━━ Provided passage

Sunday 9 September 2012

Michael Clark

Just bought a ticket to see Michael Clark at Glasgow's Tramway in early October.  The last time I saw Clark and his dance troupe in Edinburgh was one of the most eye-opening, opinion altering nights of my life. I wrote this for an extremely limited circulation fanzine at the time:

“Kinetic Freedom”


Whenever I play Pastels/Tenniscoats’ sublime take on The Jesus and Mary Chain’s tender ‘About You’ I see shapes. Thankfully, it’s not a symptom of some kind of synesthesia but a remembrance of the lovely sequence in 12 Stars’ play ‘Do I Mean Anything To You Or Am I Just Passing By?’ in which the cast repeatedly adopted beautifully simple shapes in time to ‘About You’ to genuinely moving effect. Prior to that play, theatre and contemporary dance both seemed impenetrable to me. They just didn’t seem like the kind of worlds a pop obsessed football fan from Ayrshire should enter. Then The Pastels got involved in a play and I unexpectedly found myself in a theatre! And while I didn’t fully understand everything that went on, I knew conclusively that I could feel comfortable in a theatre.

Watching Michael Clark’s dancers twist and leap thrillingly to Bowie’s ‘Jean Genie’ from the heaving stalls of The Playhouse in Edinburgh last Sunday I was thankful that The Pastels had enticed me over the threshold of a theatre as without that first step I would’ve missed out on something special. As for ‘About You’, I hope those moves were captured on film as I’d love to see them again. J and I both reckon that they could’ve added up to a neat little dance video for the song. Maybe one day some shaky footage will find its way onto YouTube. After all in these digital days you never know who’s sitting there with their wee Fuji Finepix sneakily filming away do you?

There's a great little documentary on Michael Clark here.  The section to "Heroes" was incredible.


The ripples of that night in Edinburgh were felt recently when I attended the Juiliard Dance School's at times astounding show, again at The Playhouse.  I really will be forever grateful that The Pastels tempted me into a theatre and opened up whole areas of culture that, up to that point, I could never see myself embracing.

━━━━
━━ Excerpted data

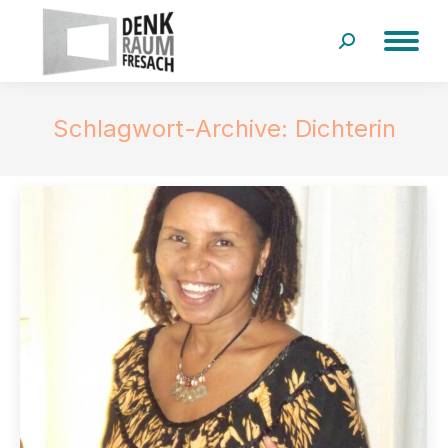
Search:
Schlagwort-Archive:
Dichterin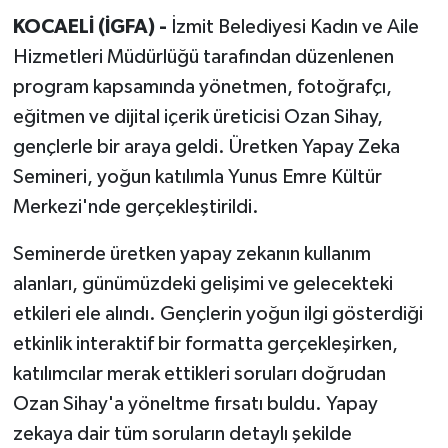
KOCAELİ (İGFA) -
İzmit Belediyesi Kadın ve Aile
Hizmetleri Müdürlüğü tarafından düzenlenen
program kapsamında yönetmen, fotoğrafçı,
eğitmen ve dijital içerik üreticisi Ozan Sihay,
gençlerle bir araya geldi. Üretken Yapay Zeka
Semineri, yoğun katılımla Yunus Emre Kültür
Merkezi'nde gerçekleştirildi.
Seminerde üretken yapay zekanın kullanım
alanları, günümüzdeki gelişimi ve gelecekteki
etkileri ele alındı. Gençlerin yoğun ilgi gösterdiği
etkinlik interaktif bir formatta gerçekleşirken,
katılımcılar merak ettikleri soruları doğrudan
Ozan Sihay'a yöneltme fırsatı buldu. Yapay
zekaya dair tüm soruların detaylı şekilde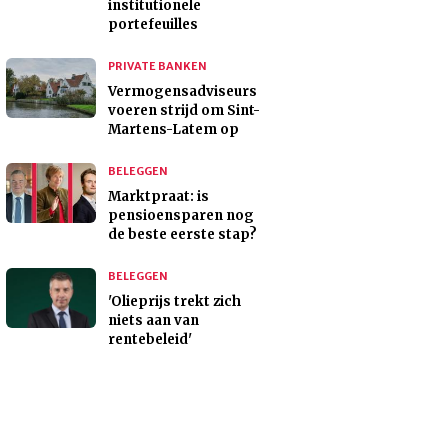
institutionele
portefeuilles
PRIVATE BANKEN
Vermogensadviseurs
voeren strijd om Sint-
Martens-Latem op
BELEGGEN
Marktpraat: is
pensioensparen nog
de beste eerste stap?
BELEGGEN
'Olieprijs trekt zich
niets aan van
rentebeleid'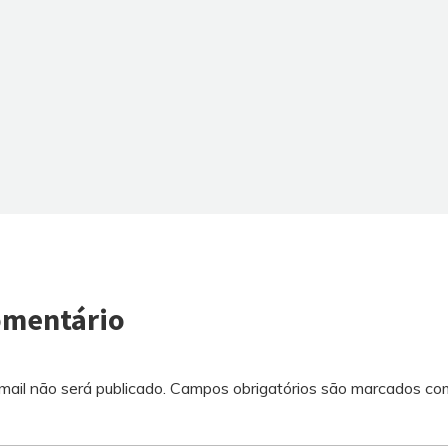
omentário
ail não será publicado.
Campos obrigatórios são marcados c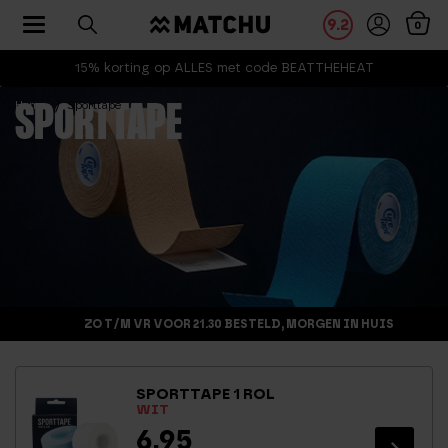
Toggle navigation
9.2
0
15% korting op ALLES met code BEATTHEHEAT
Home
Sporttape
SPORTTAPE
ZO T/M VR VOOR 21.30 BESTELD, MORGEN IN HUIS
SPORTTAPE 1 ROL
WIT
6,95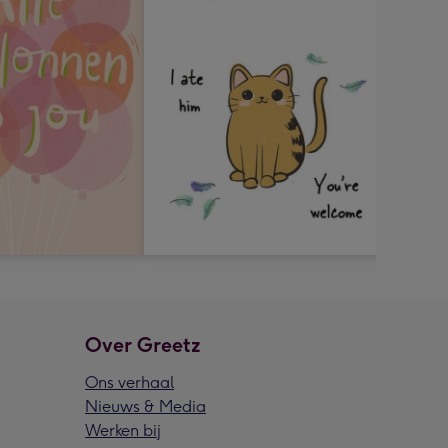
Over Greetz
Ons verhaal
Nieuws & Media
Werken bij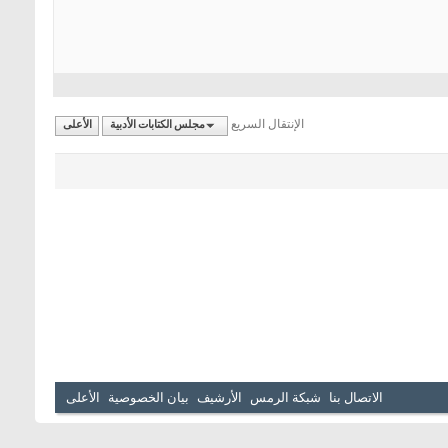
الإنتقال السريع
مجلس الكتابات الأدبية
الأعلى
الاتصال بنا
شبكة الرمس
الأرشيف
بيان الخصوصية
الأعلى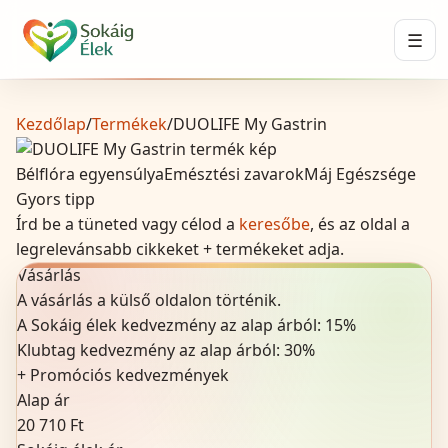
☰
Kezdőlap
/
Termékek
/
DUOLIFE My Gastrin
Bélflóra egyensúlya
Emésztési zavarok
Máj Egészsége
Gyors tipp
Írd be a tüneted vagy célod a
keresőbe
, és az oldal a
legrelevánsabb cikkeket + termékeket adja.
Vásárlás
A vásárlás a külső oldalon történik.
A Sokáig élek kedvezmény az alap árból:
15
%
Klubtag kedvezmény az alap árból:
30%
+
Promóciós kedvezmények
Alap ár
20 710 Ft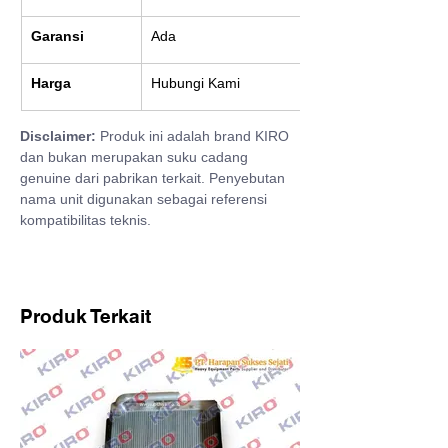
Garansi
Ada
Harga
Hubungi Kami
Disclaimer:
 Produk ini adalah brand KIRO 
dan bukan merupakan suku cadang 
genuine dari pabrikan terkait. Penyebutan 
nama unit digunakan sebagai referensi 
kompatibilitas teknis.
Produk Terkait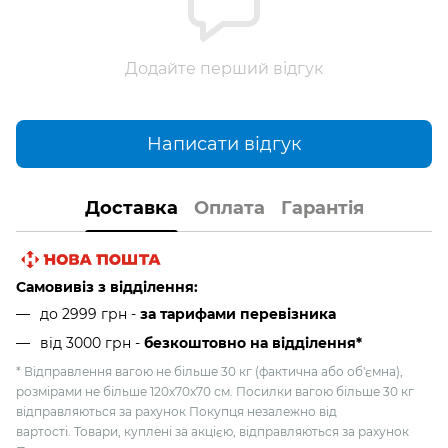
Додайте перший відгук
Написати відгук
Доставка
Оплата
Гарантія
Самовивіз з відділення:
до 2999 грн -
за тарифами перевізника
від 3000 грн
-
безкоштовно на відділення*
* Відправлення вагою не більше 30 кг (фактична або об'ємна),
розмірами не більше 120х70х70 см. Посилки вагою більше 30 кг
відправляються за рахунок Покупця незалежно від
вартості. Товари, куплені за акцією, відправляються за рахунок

━━━━
━━ Excerpted data

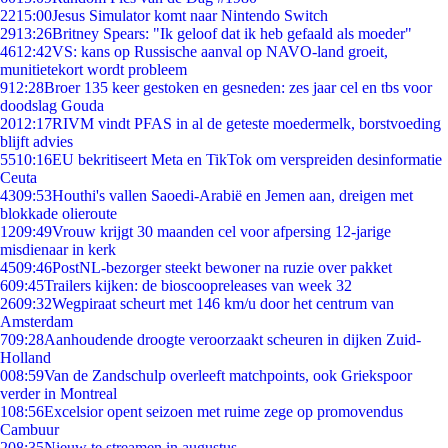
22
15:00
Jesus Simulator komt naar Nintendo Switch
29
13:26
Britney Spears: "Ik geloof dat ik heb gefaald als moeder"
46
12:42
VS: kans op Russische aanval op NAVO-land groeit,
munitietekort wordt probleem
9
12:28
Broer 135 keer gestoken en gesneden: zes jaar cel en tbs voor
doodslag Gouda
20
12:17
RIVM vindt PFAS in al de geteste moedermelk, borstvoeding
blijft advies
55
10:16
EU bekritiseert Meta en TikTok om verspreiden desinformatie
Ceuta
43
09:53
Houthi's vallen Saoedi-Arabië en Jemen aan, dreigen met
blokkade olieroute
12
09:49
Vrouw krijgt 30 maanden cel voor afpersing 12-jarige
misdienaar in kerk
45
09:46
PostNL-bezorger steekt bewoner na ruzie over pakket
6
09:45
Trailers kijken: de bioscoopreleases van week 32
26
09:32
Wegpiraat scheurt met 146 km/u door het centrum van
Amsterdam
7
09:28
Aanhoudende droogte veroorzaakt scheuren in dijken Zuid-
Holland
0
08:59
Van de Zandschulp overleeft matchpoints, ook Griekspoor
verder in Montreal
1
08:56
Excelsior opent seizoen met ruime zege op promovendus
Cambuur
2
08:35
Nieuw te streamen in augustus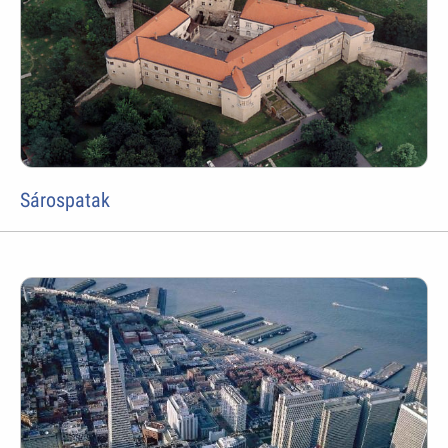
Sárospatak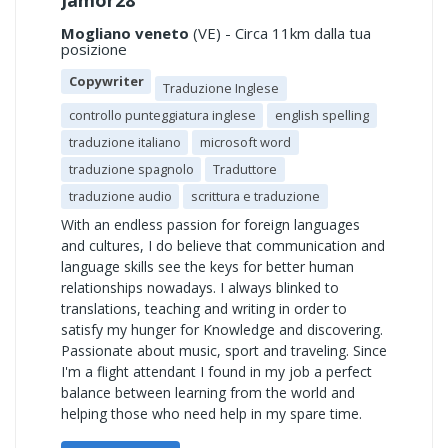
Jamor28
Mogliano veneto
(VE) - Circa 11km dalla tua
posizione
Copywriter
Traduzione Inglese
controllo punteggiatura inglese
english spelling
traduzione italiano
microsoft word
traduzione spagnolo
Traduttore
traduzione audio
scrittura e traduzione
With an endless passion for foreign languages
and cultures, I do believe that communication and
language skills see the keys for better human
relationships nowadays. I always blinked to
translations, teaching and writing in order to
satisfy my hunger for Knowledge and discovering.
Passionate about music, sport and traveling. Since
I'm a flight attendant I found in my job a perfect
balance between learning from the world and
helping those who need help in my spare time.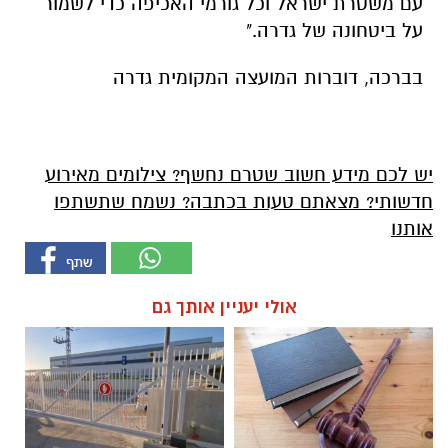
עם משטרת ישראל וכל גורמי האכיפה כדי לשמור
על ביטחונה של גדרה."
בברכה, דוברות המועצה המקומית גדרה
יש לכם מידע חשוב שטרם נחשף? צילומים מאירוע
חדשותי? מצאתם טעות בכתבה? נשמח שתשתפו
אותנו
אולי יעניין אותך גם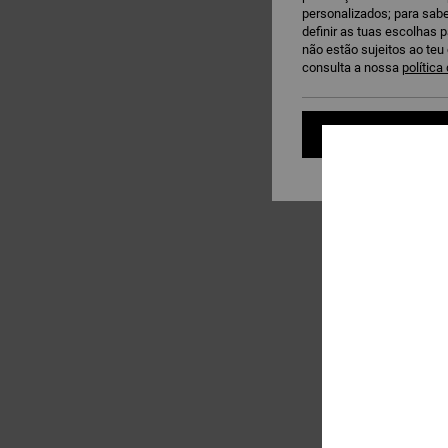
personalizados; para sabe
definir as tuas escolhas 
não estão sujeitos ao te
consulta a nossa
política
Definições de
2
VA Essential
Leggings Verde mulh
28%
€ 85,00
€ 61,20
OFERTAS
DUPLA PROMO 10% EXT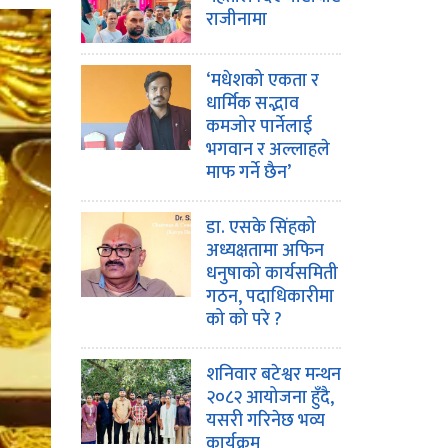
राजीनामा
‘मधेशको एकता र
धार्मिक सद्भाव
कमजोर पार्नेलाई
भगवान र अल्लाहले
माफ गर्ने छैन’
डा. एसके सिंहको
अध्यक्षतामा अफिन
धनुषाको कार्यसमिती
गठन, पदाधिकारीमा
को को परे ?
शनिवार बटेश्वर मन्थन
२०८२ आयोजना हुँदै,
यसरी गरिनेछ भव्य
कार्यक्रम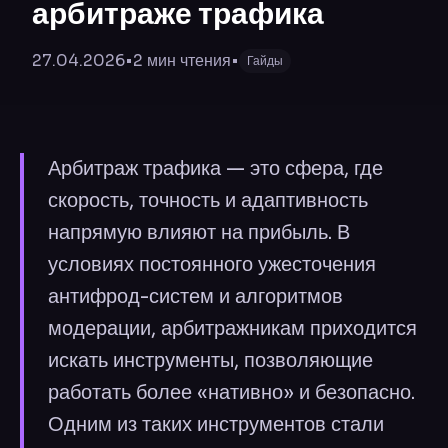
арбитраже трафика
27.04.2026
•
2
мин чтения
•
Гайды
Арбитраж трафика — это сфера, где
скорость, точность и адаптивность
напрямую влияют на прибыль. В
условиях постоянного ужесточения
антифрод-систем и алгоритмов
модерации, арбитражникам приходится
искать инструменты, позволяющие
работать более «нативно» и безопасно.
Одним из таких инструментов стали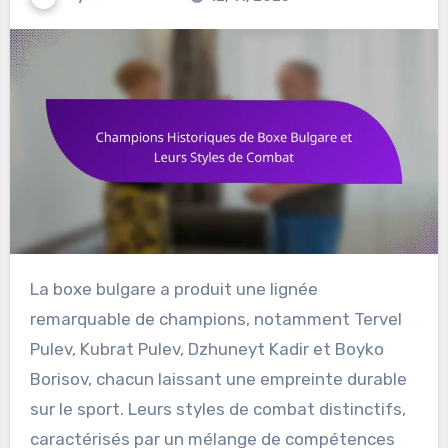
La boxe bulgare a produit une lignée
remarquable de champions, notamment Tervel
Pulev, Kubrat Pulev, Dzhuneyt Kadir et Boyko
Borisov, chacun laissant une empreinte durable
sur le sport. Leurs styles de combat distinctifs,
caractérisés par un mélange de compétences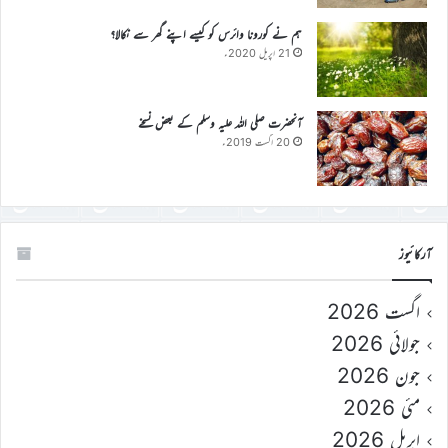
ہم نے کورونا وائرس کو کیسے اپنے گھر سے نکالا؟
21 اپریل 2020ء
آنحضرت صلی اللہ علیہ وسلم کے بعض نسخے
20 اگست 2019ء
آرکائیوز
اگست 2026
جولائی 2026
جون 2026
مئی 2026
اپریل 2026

━━━━

— Tasks to perform —
1) Extract from the Michael Clark post the passage between "There's a great" and "see myself embracing.", inclusive.
2) Summarize the Michael Clark post in two sentences.
The lines play no part in what is asked here.

— Solutions to the problems —
1)
There's a great little documentary on Michael Clark here.  The section to "Heroes" was incredible.


The ripples of that night in Edinburgh were felt recently when I attended the Juiliard Dance School's at times astounding show, again at The Playhouse.  I really will be forever grateful that The Pastels tempted me into a theatre and opened up whole areas of culture that, up to that point, I could never see myself embracing.

2) The writer has bought a ticket to see Michael Clark at Glasgow's Tramway in early October, recalling an earlier Edinburgh show by Clark and his dance troupe as one of the most eye-opening, opinion-altering nights of the writer's life. A reprinted fanzine piece credits The Pastels, through their part in a 12 Stars play, with first bringing the writer into a theatre and opening up areas of culture the writer had never expected to embrace.